Time Out for Yellowstone (Historical)


On March First 1872, President U.S. Grant signed a bill setting aside an area of nearly 3500 square miles in the Northwest corner of Wyoming, with small extensions into Montana and Idaho, as America’s first national park. The area was so remote it had been bypassed by Lewis and Clark, and when one of the Expedition’s veterans explored it later, his descriptions of its unique geothermal features had been greeted with such skepticism they were not confirmed for decades. Since the 1872 bill had not provided any money to pay its first superintendent, the newly created park was neglected by the federal government and exploited by poachers and vandals for  decades until formation of the National Park Service in 1917. Even then, it had to survive further bureaucratic neglect. In a sense, it was more protected by its remote location than by the law, but after it finally began attracting hordes of visitors following World War Two, Yellowstone's public ownership was what preserved it for modern study of what is undoubtedly its most important feature: as one of the planet’s few supervolcanoes, it provides an invaluable window for study of the critical relationship between volcanism and climate change.

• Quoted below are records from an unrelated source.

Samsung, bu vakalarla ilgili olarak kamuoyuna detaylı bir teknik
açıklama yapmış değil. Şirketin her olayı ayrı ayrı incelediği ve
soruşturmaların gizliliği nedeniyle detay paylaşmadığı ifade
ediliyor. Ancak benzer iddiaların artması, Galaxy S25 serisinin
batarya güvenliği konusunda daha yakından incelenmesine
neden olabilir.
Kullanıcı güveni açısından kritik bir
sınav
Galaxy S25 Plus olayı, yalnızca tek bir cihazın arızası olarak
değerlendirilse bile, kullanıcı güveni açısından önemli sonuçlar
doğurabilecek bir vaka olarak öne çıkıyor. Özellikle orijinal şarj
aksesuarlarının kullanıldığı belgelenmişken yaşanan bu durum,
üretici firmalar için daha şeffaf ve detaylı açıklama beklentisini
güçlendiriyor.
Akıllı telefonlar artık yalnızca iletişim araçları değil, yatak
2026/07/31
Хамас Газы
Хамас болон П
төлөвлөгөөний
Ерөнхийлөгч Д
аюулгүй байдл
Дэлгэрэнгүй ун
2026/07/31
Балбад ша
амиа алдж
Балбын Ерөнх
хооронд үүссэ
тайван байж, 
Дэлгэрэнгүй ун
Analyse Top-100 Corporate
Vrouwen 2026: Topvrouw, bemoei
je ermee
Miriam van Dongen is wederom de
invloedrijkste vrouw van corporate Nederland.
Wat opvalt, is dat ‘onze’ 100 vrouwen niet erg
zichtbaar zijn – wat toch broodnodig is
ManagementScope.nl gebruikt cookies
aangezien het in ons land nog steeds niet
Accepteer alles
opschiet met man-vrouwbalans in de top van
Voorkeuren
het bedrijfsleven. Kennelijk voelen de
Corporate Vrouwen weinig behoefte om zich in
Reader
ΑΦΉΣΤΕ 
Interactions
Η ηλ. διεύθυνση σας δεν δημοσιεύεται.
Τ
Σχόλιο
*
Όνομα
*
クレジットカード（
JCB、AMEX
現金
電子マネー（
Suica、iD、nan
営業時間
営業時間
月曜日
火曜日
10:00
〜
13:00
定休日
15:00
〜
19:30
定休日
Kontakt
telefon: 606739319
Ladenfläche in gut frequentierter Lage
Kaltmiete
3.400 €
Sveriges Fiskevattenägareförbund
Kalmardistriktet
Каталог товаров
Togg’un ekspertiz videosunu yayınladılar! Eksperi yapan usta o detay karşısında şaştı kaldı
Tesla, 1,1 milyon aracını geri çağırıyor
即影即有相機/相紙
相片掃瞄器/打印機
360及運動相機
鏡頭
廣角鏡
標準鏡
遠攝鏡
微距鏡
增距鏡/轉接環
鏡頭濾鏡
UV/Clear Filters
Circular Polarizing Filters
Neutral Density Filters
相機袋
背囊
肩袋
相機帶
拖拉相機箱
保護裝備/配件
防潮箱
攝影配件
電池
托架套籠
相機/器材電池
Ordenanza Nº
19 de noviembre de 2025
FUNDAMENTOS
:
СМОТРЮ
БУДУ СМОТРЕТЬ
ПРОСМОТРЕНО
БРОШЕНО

One may reasonably ask why a blog focused on a neglected study of marijuana users seeking to justify  their use as “medical” would take notice of Yellowstone’s anniversary. For me, the parallels are simply too striking to ignore: in each instance, a bureaucratic decision made in relative ignorance created the possibility for future study of a phenomenon that was literally undreamed of by those making the decision. In both cases, the unsuspected activity had continued for decades before either it or its its significance were recognized. Finally; each, in their own way, represent fundamental threats to human human existence that, although perhaps uavoidable in the long run, we are at least obligated to study.